Mon, 15 June 2015 15:40
by Linekela Halwoodi


President Dr Hage Geingob delivered a speech to other heads of state and Government at the 25th Ordinary African Union summit under the theme: Year of Women’s Empowerment and Development towards Africa’s Agenda 2063.
The President delivered what the Judgement Call labels as the President’s legit debut since his inauguration as the 3rd President of an independent Namibia.
He stood in front of other African state heads and he simplified to other countries in less than three paragraphs how Namibia has grown and where we stand economically. I am sure what he said to his comrades no other can easily say about his state.
As the HoS he cared enough to be honest to other heads about Namibia’s economic condition and where it’s lacking enthusiasm.
His speech read “While we have our democratic fundamentals in place, we have an unequal distribution of resources, meaning that not enough of our citizens are economically empowered. Our Socio-Economic Architecture is still not fully in place and this means that many of our citizens struggle to get access to decent houses, employment, schools and other basic necessities that are needed to improve one’s quality of life.
These are the basic needs of the people. People do not eat democracy or good governance. They need food, clothing, schools and shelter. This is why, before I had even set foot in office; I declared all-out war on poverty in Namibia”.

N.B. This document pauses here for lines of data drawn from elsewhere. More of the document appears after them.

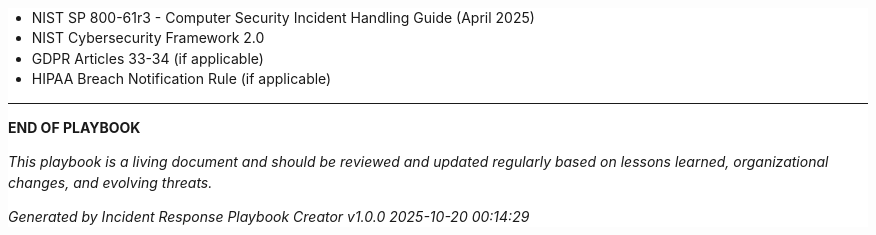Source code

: - NIST SP 800-61r3 - Computer Security Incident Handling Guide (April 2025)
- NIST Cybersecurity Framework 2.0
- GDPR Articles 33-34 (if applicable)
- HIPAA Breach Notification Rule (if applicable)

---

**END OF PLAYBOOK**

*This playbook is a living document and should be reviewed and updated regularly based on lessons learned, organizational changes, and evolving threats.*

*Generated by Incident Response Playbook Creator v1.0.0*
*2025-10-20 00:14:29*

Indeed it is true, most county heads will not admit their weaknesses especially at summits such as the African Union’s. Everything is sugar coated which makes it difficult for solutions to be created.

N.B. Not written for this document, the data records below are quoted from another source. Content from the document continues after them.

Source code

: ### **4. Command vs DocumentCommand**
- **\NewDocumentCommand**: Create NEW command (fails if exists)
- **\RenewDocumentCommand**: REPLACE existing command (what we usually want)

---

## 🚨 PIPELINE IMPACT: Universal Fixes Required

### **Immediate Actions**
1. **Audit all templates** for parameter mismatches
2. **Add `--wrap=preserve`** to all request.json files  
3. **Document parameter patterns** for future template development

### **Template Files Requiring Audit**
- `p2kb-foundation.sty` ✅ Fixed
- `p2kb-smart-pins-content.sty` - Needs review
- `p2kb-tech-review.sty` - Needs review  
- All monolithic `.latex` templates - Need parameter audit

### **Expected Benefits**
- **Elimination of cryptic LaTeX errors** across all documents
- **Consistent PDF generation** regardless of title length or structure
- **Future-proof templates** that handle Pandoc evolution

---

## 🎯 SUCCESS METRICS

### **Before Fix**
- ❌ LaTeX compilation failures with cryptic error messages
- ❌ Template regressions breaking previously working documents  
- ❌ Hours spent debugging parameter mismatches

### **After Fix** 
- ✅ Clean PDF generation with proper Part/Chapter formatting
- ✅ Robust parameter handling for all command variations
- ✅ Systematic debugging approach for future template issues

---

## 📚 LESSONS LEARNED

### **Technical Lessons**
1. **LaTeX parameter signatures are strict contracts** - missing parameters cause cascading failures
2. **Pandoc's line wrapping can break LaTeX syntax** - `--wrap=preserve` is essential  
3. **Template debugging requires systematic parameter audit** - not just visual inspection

 What Geingob did is to lay the ground for improvement. He stood like a man among men and admitted that while Namibia is viewed as a middle income earning country all is not rosy. Such a stance is one that is taken by a man who knows the tasks that lay ahead and perhaps the fact that he is admitting that there are challenges it makes it easy for him to keep pushing policies that improve the situation.
Namibia is facing an unemployment crisis especially amongst the youth, it is facing a crisis of housing which has given birth to movements such as AR, made up of disgruntled youth in search for land to call home.
The President continued in his speech saying “our challenge in Africa is equitable wealth distribution and thus the eradication of poverty. We have an important task ahead of us, which is to transform our economies from resource-based economies to knowledge based and technology based economies. We need to remedy the situation of poverty and unemployment through value addition and beneficiation. We cannot continue being resource rich but economically poor nations”.
Geingob took his stance to indicate the indirect challenge that all the African countries are facing.
What we are waiting for is to see what the President has to offer other states especially with issues such as wealth distribution. This is a huge problem in Africa, it’s one of the cause of civil wars as well as the main form of corruption in government.
One certainty though is that Namibia’s problems are not peculiar to Namibia alone but a continental problem. It actually gives a sigh of relief to know that the leadership in Africa is moving towards an era where reality and honesty is the order of the day. Leaders do not hide the reality that they have problems and they need to deal with them after all. This never used to happen in the past and the fact that today Geingob has become that lead who admits to weaknesses means he is eager to tackle them head on.